An Audible Promised Land

Wednesday, March 18, 2009

The novel is not novel

Bloggers in bathrobes beware. The journalists are taking writing back.

I read the Seattle Post Intelligencer today. Online. That’s the only way you can find it. The P.I. printed its last paper paper yesterday.

A few weeks ago, The Rocky Mountain news printed its final paper paper after 150 some odd years, and just this week a group of former journalists from this daily decided to revive “The Rocky” …online.

I think this is great. I stopped reading the paper paper long ago.

Going paperless is obvious. The environment. The social sharing/emailing, “Hey y’all check this out” aspect. The business perspective is streamlined. No paper costs, no circulation sales staff, no distribution costs. With some electricity and good writing all the functions of publishing-- editing, printing, distribution, and consumption all take place online.

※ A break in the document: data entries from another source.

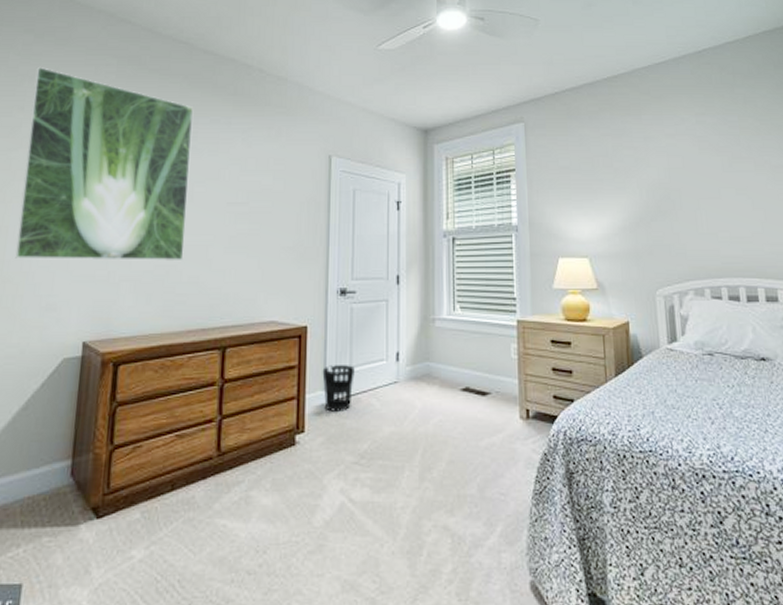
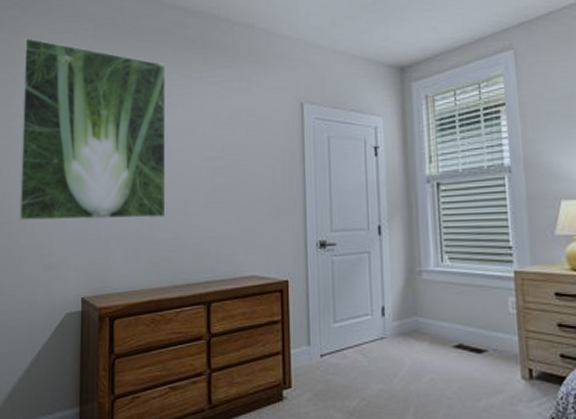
wastebasket: present [322,365,355,412] -> none [306,320,339,368]

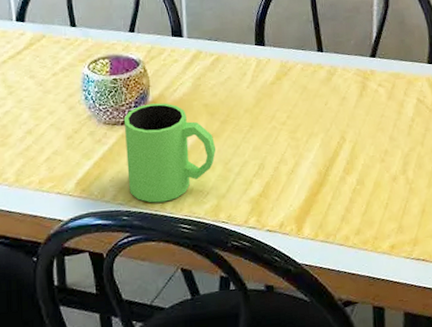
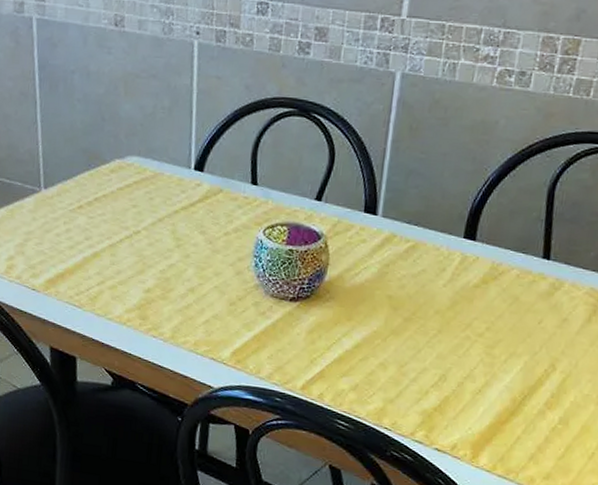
mug: present [123,103,216,203] -> none [287,283,393,393]

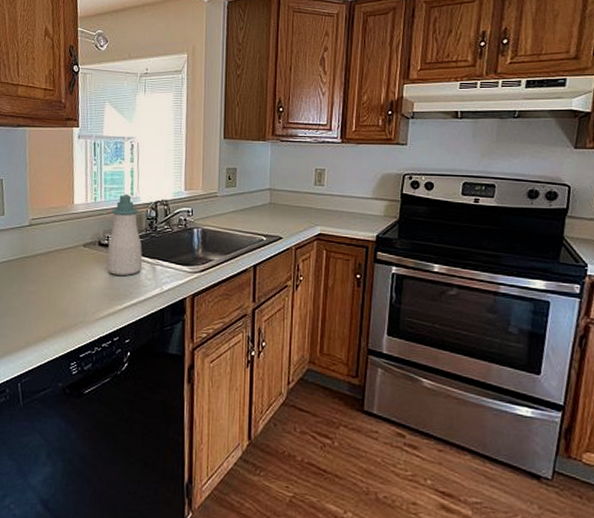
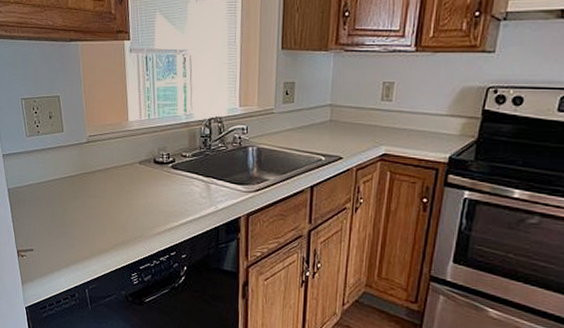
soap bottle: present [107,194,143,275] -> none [162,110,197,193]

This idea is certainly not novel: Kindle, Kindle 2, Sony Reader, Adobe Acrobat, PDF, Plastic Logic, and and and. Check it out at the NYTimes

So paper or plastic?

I think in the not too distant future, we will look back at hardcopies (newsprint, magazines, and books) and think it’s kind of neat. Like 8-tracks or cassette tapes or even CD’s. This change is not a bad thing. The printed word has not been around for ever, either. Henry Fielding’s Tom Jones, arguably the first novel ever (hence the name) was published in 1749. 250 years ago. Gutenberg’s Bible was printed only 250 years before that.

I can imagine a Nancy Drew type story in the future where Nancy uncovers an old house from the 2000’s and they have a library (physical library). Neato! You might even hear Nancy shriek, “Look. This is a printed book. It’s not searchable!”

I know writers out there probably feel differently, but do we want the book (magazine, newspaper) or do we want the story?

I look forward to the print free world. And you?